The Shared Language of Resilience
The word that brings them together is resilience, the ability to withstand disruption and bounce back from setbacks. Security teams have used it for years to describe systems that can withstand attacks. Sustainability professionals often use it to describe how businesses and communities cope with climate events, resource shortages, and shifting regulations.
Once you frame the goals of both teams this way, the overlap becomes clear. Reducing an organization’s dependency on a single energy source makes an organization more environmentally responsible and less vulnerable to outages. Knowing exactly who is in your supply chain helps you track emissions and reduces the risk of a security breach.
Where the Overlap Shows Up in Practice
Think about the buildings and systems that organizations rely on every day. Office buildings, warehouses, and server rooms all consume energy and need to be physically secure. When an organization upgrades to smart building technology to reduce its energy footprint, it installs connected devices, such as sensors, automated controls, and networked systems. Those same systems need to be secured against unauthorized access. A greener building and a safer building are, in this case, the same building.
The same logic applies to supply chains. Most organizations today source products and services from dozens, hundreds, or possibly thousands of external partners. Tracking the environmental information of those partners, where materials come from, and how much carbon their operations produce, requires the same kind of detailed supplier mapping that security teams use to understand who has access to their systems and data. Many organizations are starting to combine these assessments into a single process, saving time while building a more complete picture of their overall risk.

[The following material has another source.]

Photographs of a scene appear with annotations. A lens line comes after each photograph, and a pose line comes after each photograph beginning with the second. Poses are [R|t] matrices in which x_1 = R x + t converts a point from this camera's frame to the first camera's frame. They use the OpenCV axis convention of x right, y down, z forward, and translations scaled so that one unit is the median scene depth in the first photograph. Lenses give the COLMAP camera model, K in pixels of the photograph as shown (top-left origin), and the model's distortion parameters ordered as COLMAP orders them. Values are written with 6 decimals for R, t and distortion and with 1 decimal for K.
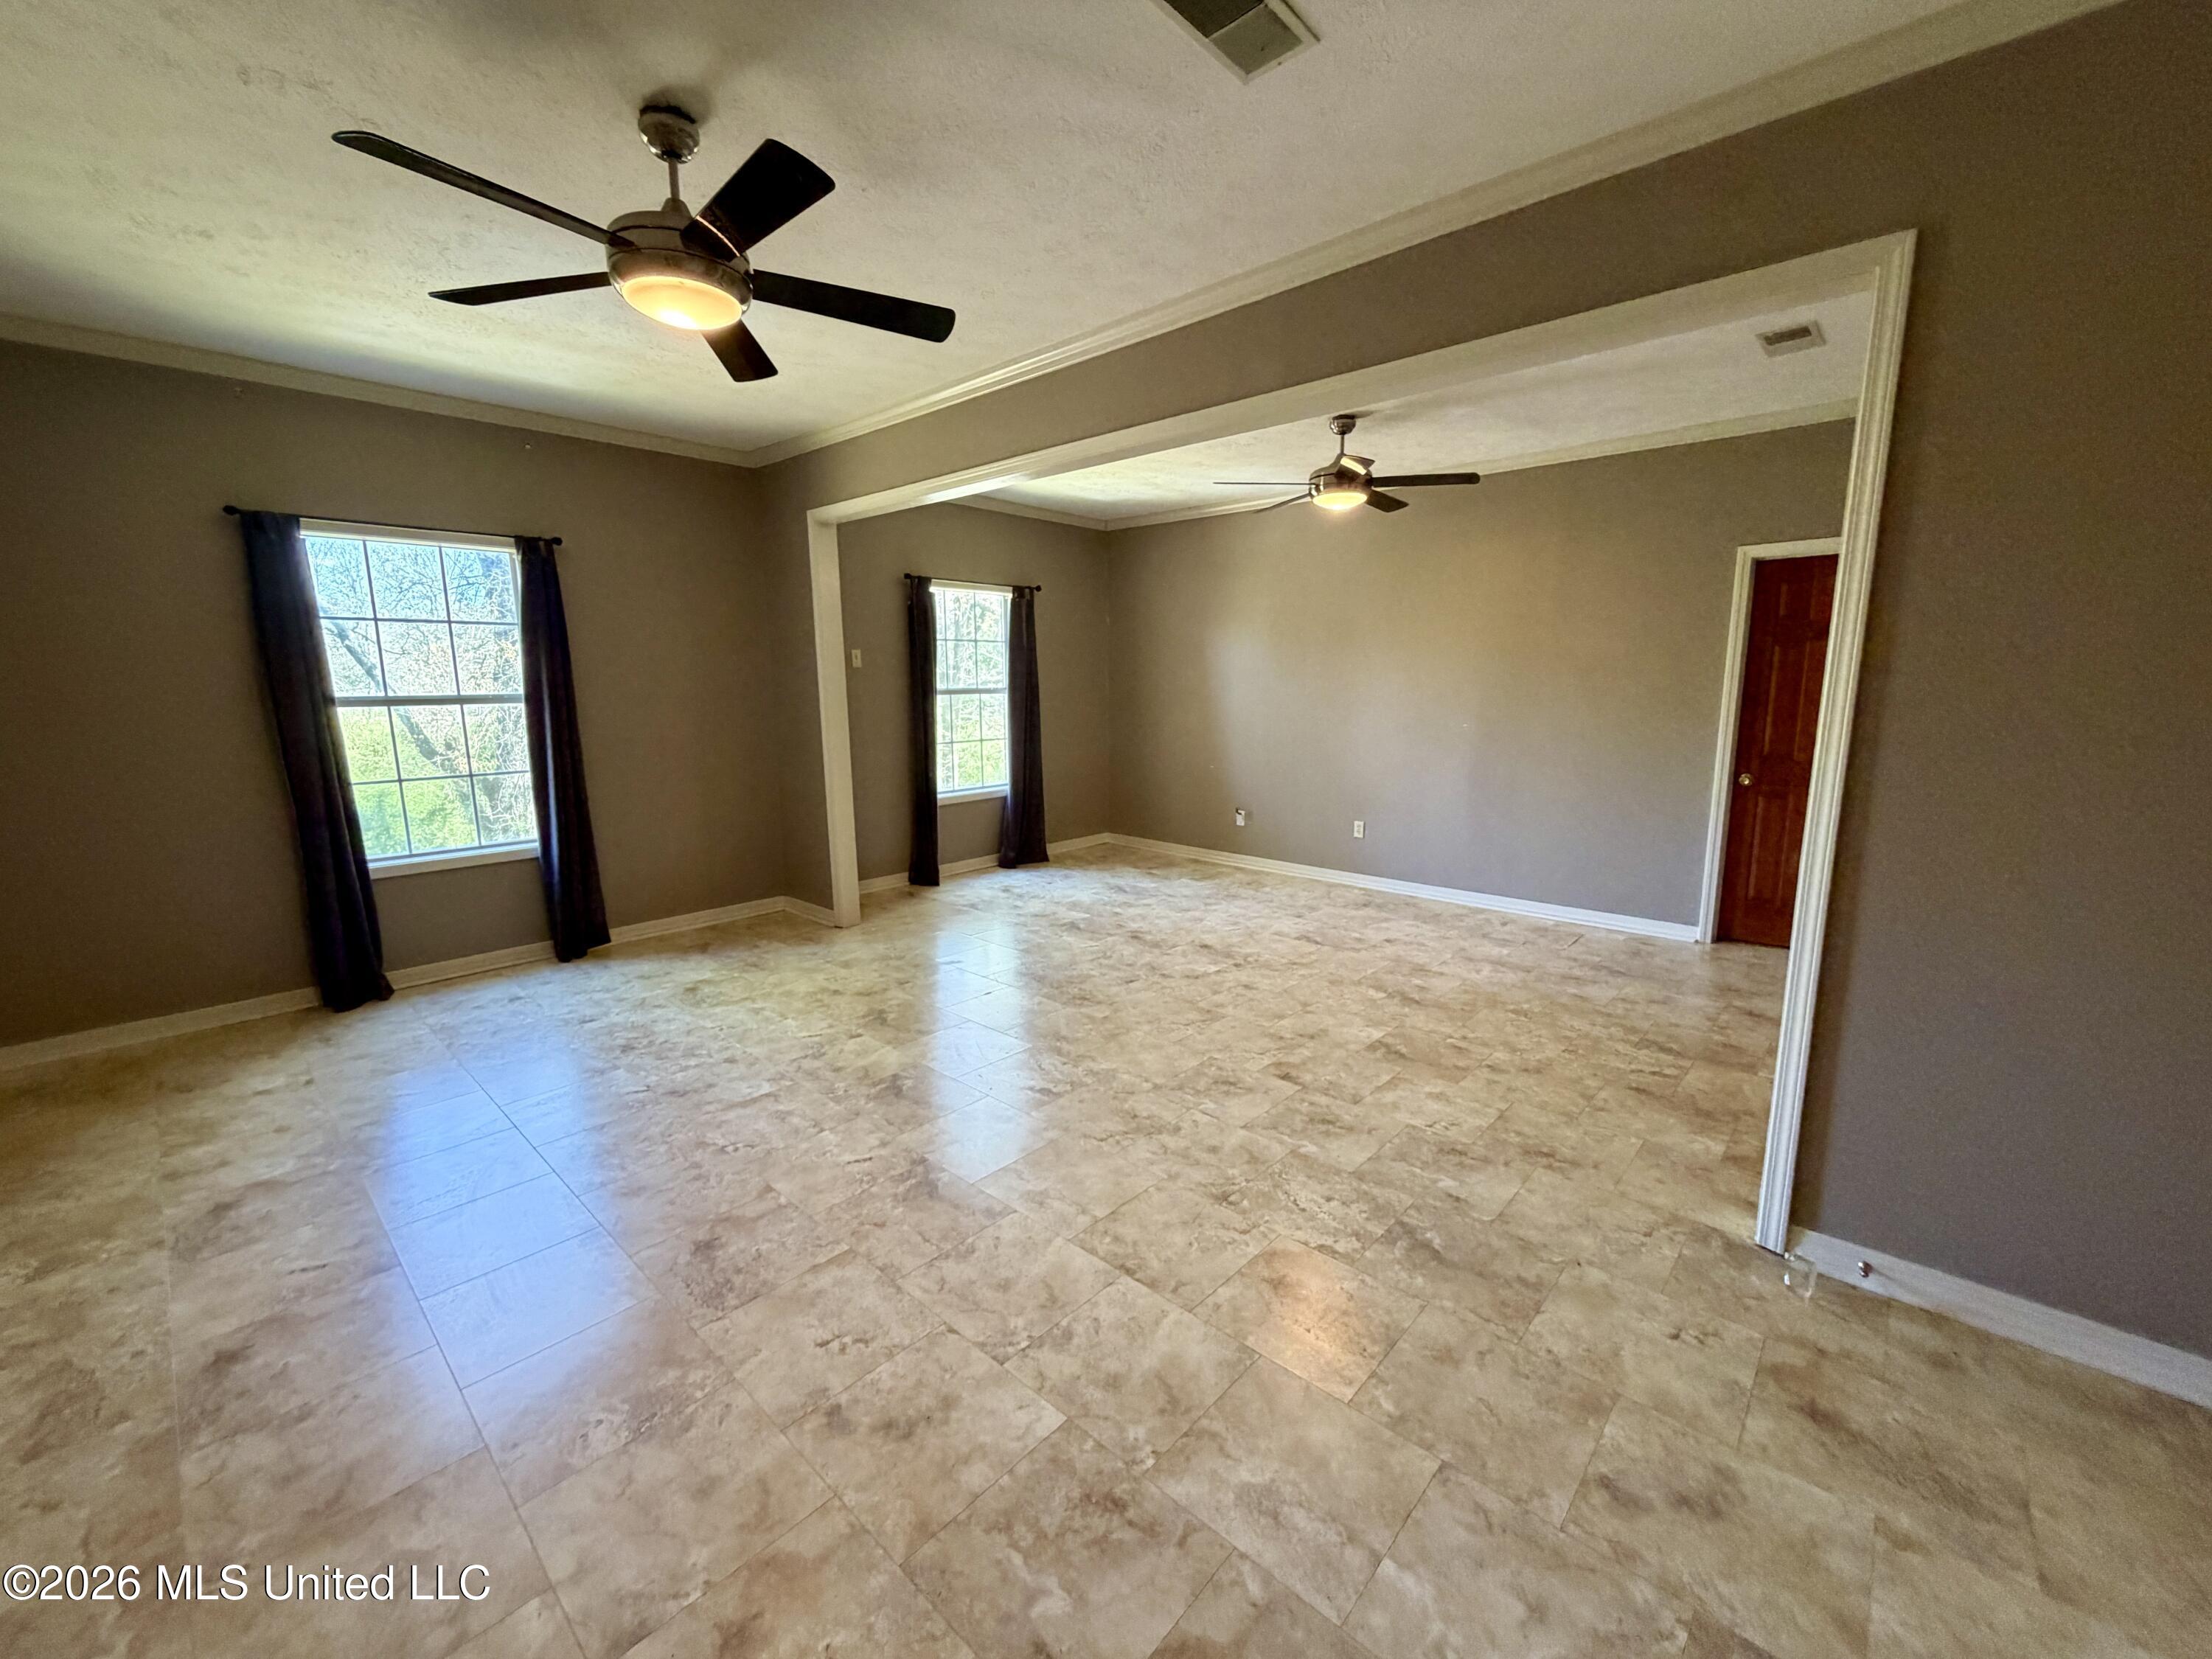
lens RADIAL K [[880.5, 0, 1100.4], [0, 880.5, 839.0], [0, 0, 1]] dist [0.000570, 0.000133]
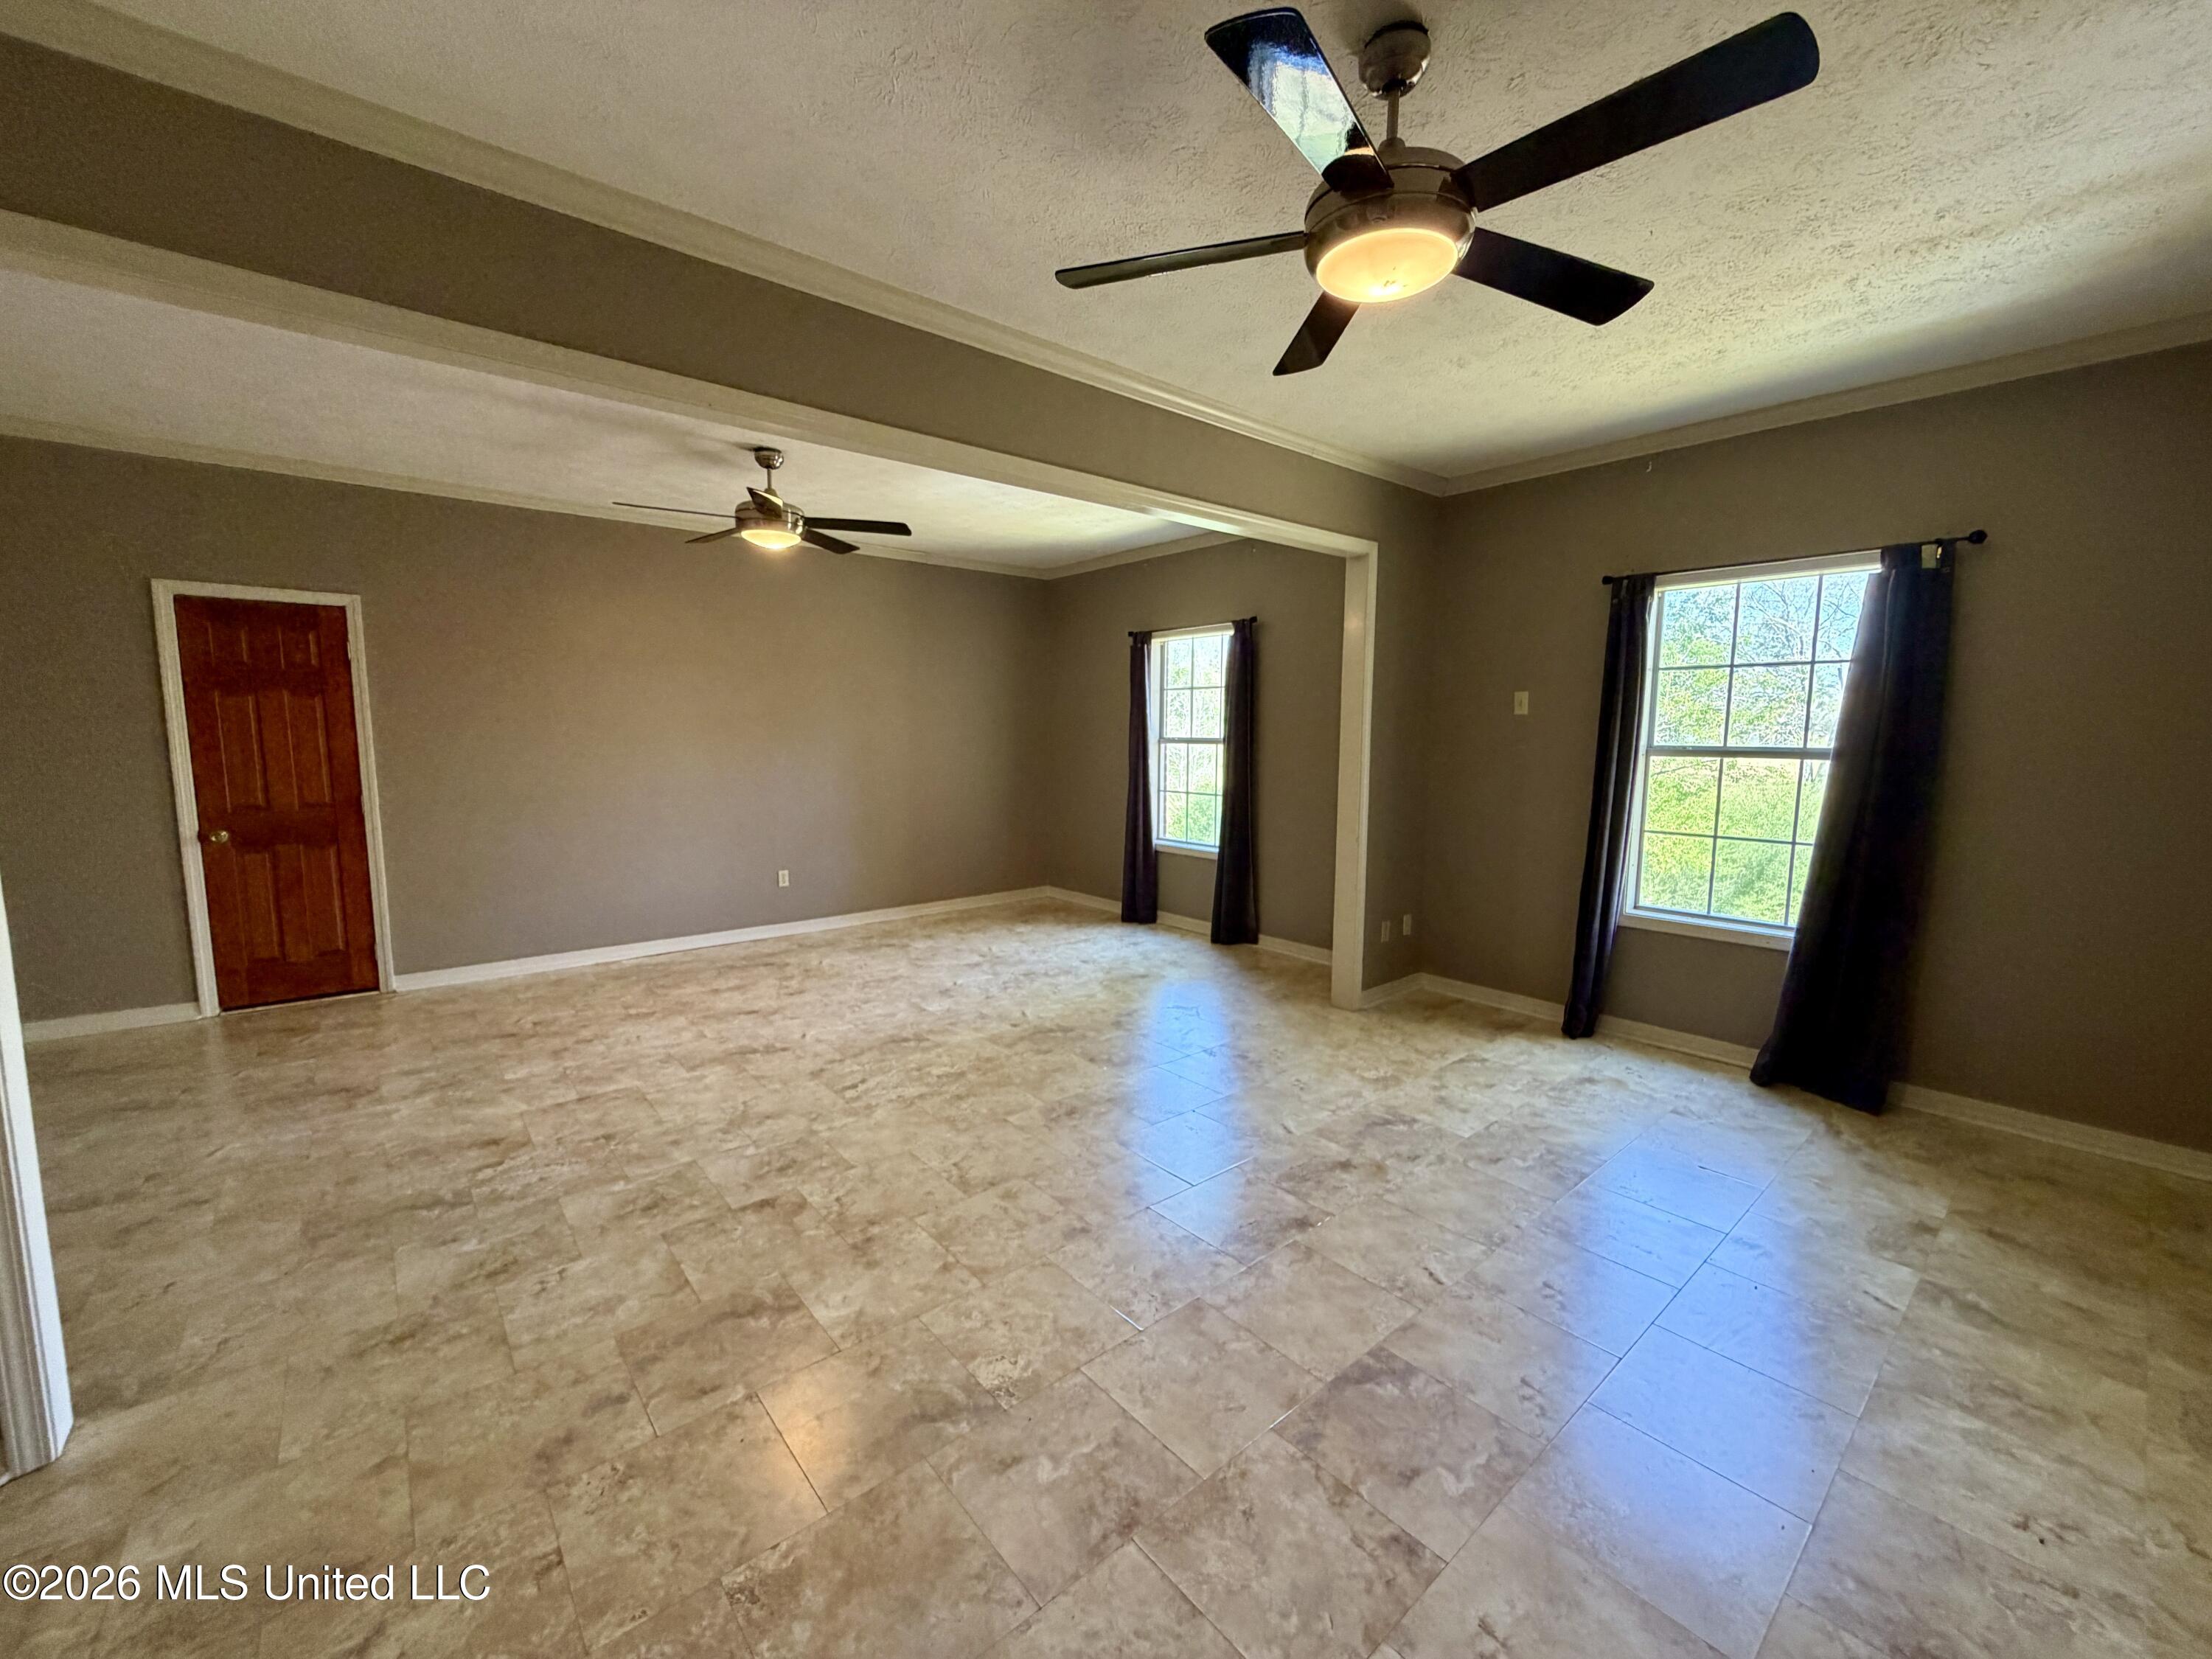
lens RADIAL K [[880.5, 0, 1099.0], [0, 880.5, 820.6], [0, 0, 1]] dist [0.000570, 0.000133]
pose [[-0.123724, 0.109460, -0.986261, 0.891263], [-0.181640, 0.974607, 0.130953, -0.232320], [0.975551, 0.195346, -0.100700, 1.236524]]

Practical examples of where sustainability and security meet:
- Smart building upgrades that save energy also introduce connected devices that need to be secured.
- Supplier audits for environmental standards and security practices can be run together.
- Business continuity plans increasingly need to account for extreme weather events.
- Reducing energy waste in data centers lowers costs, emissions, and points of failure.
- Transparent reporting requirements for both sustainability and security push organizations to improve record-keeping and data governance across the board.
The Role of Regulation
In the EU, for example, Corporate Sustainability Reporting Directive (CRSD) requires larger organizations to report not just on their carbon footprint but also on broader risks, including operational and digital risks that could undermine their ability to meet their sustainability commitments. This is new territory for most companies and their compliance teams, and it is nudging sustainability and security colleagues to work more closely together than they ever have before.
For many organizations, the compliance process itself is where collaboration begins. A shared deadline has a way of bringing people to the same table.
What This Means for People and Culture
Beyond systems and processes, there is a human dimension to this shift. People working in sustainability and security often face the same internal challenge – making the case for investment in something whose benefits are difficult to see. You cannot point to the cyberattack that didn’t happen, just as you cannot show someone the emissions that weren’t produced. Both require organizations to look into the future and trust that prevention is worth the cost.
The shared experience of advocating for future-focused thinking in organizations that often prioritize short-term results has become an unexpected bond between professionals in both fields. They are increasingly finding that they have more to learn from each other than they once assumed.
The best organizations are not asking whether this is a sustainability problem or a security problem. They are asking: What is the right thing to do to keep this organization safe and responsible in the long term?
A Starting Point, not a Destination
For most organizations, thinking about sustainability and security together is still relatively new. There is no single established model for how to do it. The important thing is to start looking for connections by noticing when a decision in one area has implications for the other, and to make sure the right people are in the conversation when it does.
That might mean a joint review of a supplier shortlist. It might mean including sustainability considerations in a business continuity plan. It may mean scheduling a regular conversation between two teams that have historically had little reason to meet. Small steps, consistently taken, tend to compound.
Over the next decade, the organizations that successfully navigate this collaboration will likely be the ones that stop treating these as separate problems a little earlier than everyone else.